Could your team work from home? Could you pay less for a shared office to facilitate hybrid home/office working?
Although not technically cutting costs, you could help reduce your premises rent by subletting to others who have found the need for occasional space - such as freelancers or small start-ups.
TIP: Check whether you are allowed to sublet office space with your landlord before doing so.
3. In-house vs Outsourcing
The question of undertaking business functions in-house vs outsourcing to another business or freelancer is an age-old question. There isn't really a correct answer when it comes to helping you cut costs, as it will depend on your needs and unique circumstances.
For example, when it comes to writing content for your business bringing someone in-house may be more cost-effective if you have considerable content needs and can fill their time. However, if you have smaller content needs, outsourcing to a copywriting agency may help you get more for your money and tap into industry expertise.
Although outsourcing can be more expensive 'per hour' you will typically receive a better, more professional service than you would get in-house for the same overall cost.
4. Equipment Costs
Another area in which you could cut costs is when buying equipment.
Often businesses will invest in unneeded kit because they believe it will help them speed up processes or serve their customers better. However, the first question to ask yourself is whether you really need new equipment or whether you could fulfil that need in some other way.
If you find that buying new equipment really is necessary then consider your options. For example, could you fulfil your needs with a used piece of equipment? Could you rent that equipment for less than it costs to buy? The goal is to achieve the same result whilst spending as little as possible on new kit.
TIP: Use financial planning to identify potential equipment needs ahead of time. This will give you the time you need to explore the various options and their cost rather than having to make and quick and uninformed purchase.
5. Cut General Costs
Bills and general costs can be a silent profit killer for small businesses. This is especially when they are set up for automatic payment.

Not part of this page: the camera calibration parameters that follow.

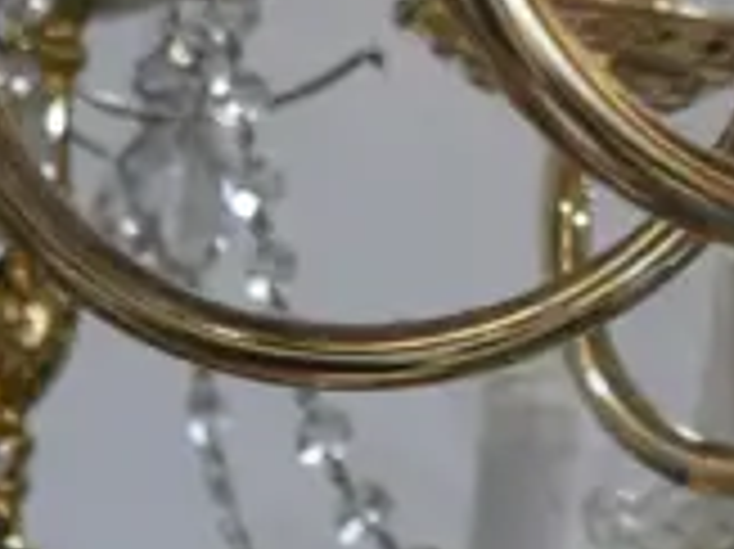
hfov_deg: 9.7
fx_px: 3729
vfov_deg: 8.0
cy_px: -574
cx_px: 1878
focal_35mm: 176
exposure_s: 1/60
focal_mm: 14
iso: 250
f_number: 3.5
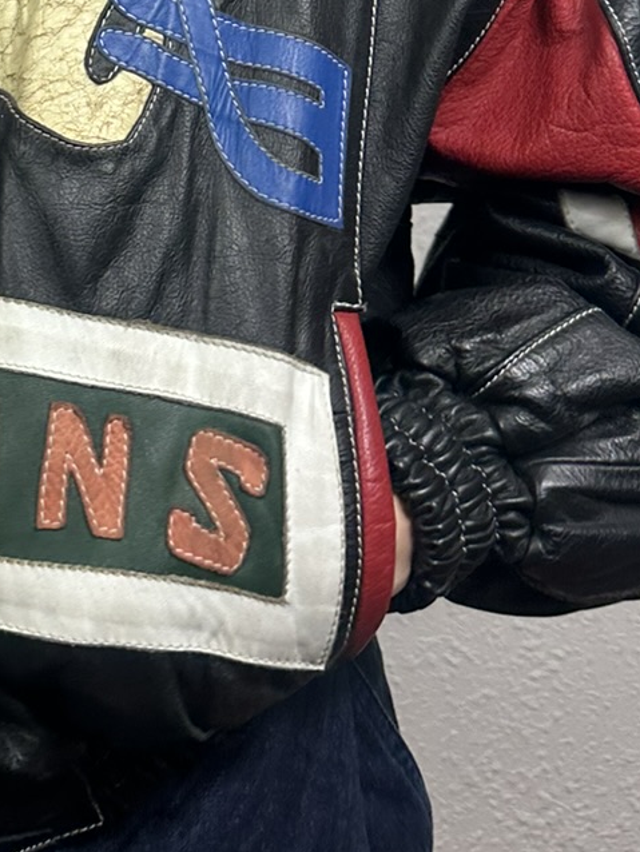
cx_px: -4
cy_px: -160
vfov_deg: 23.3
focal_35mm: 77
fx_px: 1897
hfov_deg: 18.6
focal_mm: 6.86
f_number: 1.78
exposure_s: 1/100
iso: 80
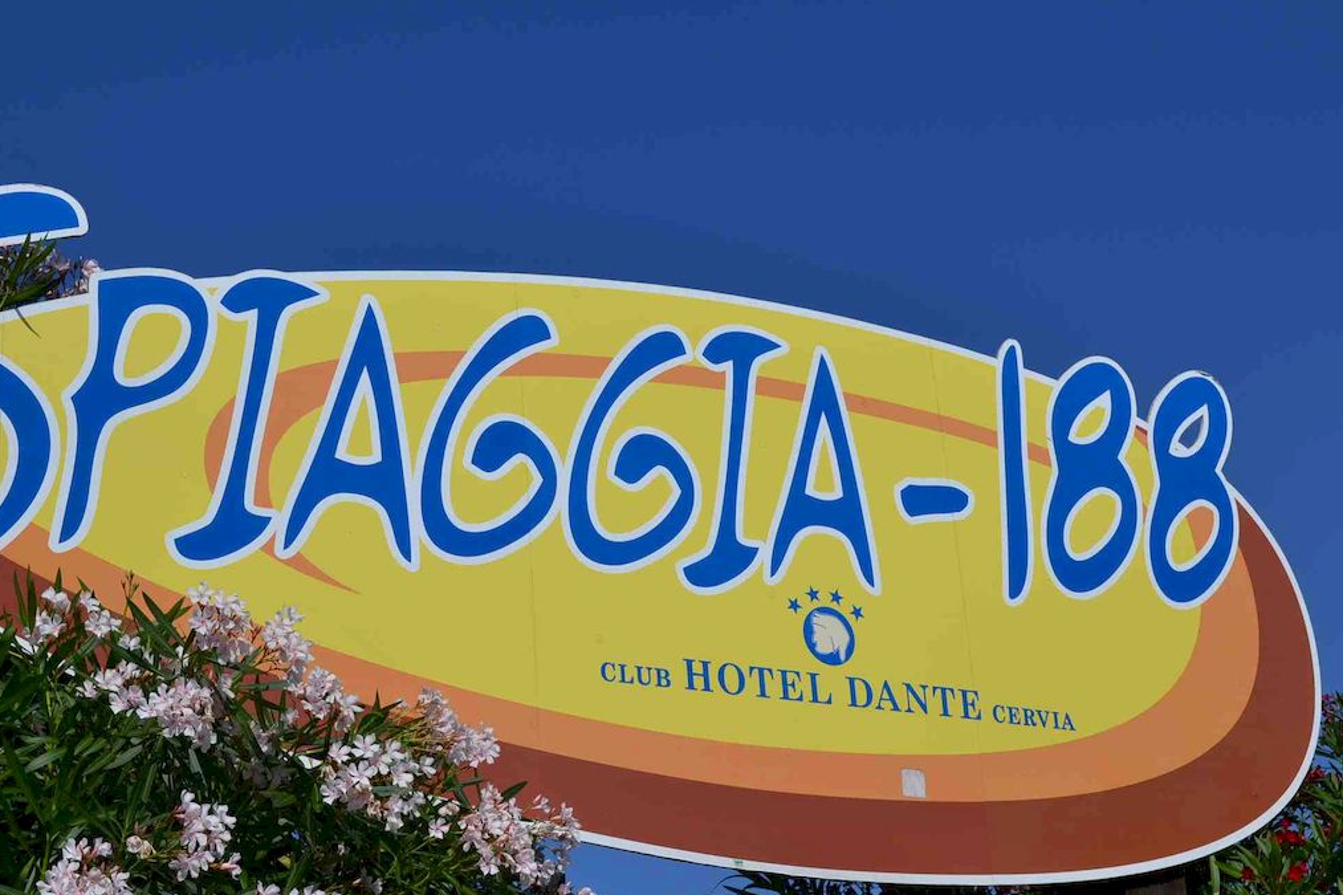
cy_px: 447
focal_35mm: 64
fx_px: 2387
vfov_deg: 21.2
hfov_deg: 31.4
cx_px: 589
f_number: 9
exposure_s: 1/320
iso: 100
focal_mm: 36
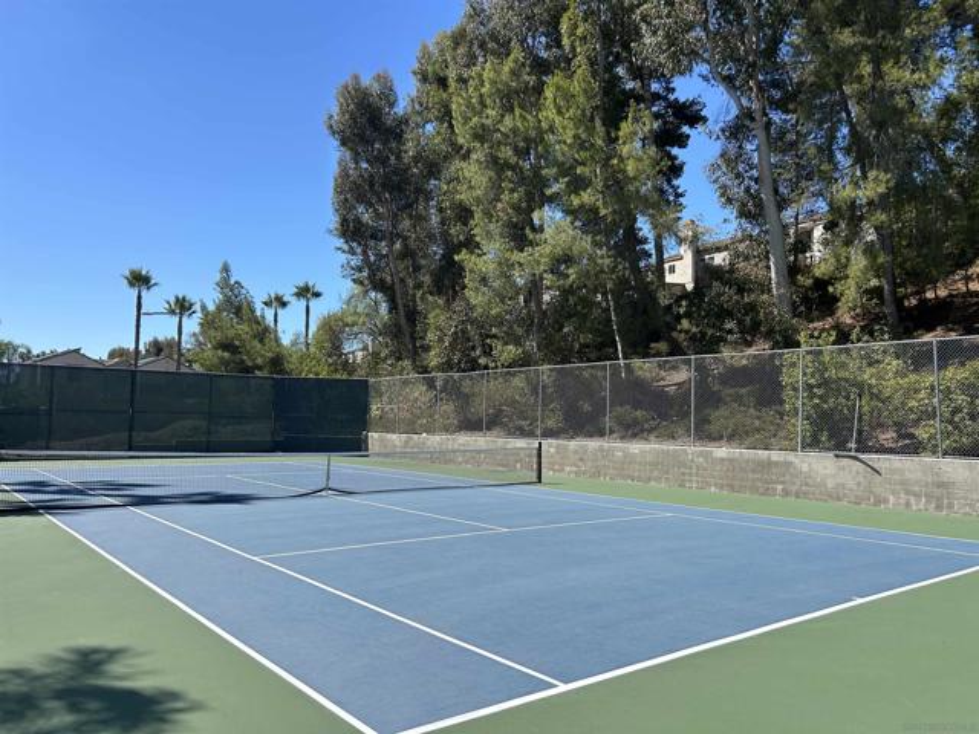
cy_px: 367
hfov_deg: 67.3
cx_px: 490
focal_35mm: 26
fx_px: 735
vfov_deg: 53.1
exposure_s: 1/3831
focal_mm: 5.7
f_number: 1.5
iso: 50
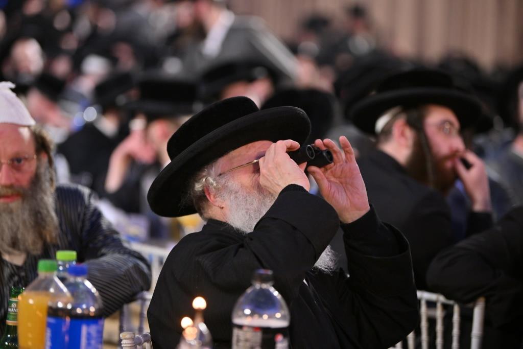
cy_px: 174
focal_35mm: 150
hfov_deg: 13.7
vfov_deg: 9.2
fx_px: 2179
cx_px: 262
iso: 800
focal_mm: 150
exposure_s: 1/320
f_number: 2.8
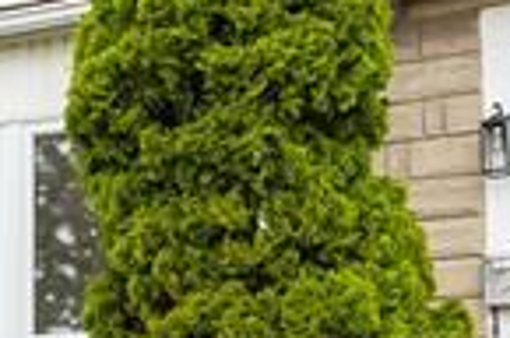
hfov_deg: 20.7
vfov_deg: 13.6
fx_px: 1399
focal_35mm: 99
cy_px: 338
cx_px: 253
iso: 320
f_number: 7.1
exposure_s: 1/640
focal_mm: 14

Regularly checking whether you still need certain services or whether you can get those services cheaper is a good way to ensure you aren't paying more than you need. The exact costs you pay will depend on your business niche, but some common ones which are worth checking include:
Outsourcing (such as booking keeping)
Stationary and office equipment
Tea & coffee
Many costs such as bills will rise over time with little notice. Setting a reminder to check and compare deals at least once a year will ensure that you are always getting the most for your money.
6. Create Strategic Plans
If you’re a business in marketing or other departments, you must create strategic plans to make your work more efficient. It helps you to streamline your work and cut costs on unnecessary aspects.
Additionally, we recommend using data to create an effective strategy. If you hire a business data consultant, you can develop the most cost-effective strategy while helping your company grow.
It’s crucial to create a schedule that covers all aspects, helping you to prevent situations where you have to deal with additional costs.
Cutting Costs for Small Business: Summary
Finding smart ways to cut costs can save your business thousands of pounds over the years. Taking the time to find where your money is going will help you identify where you might be able to save.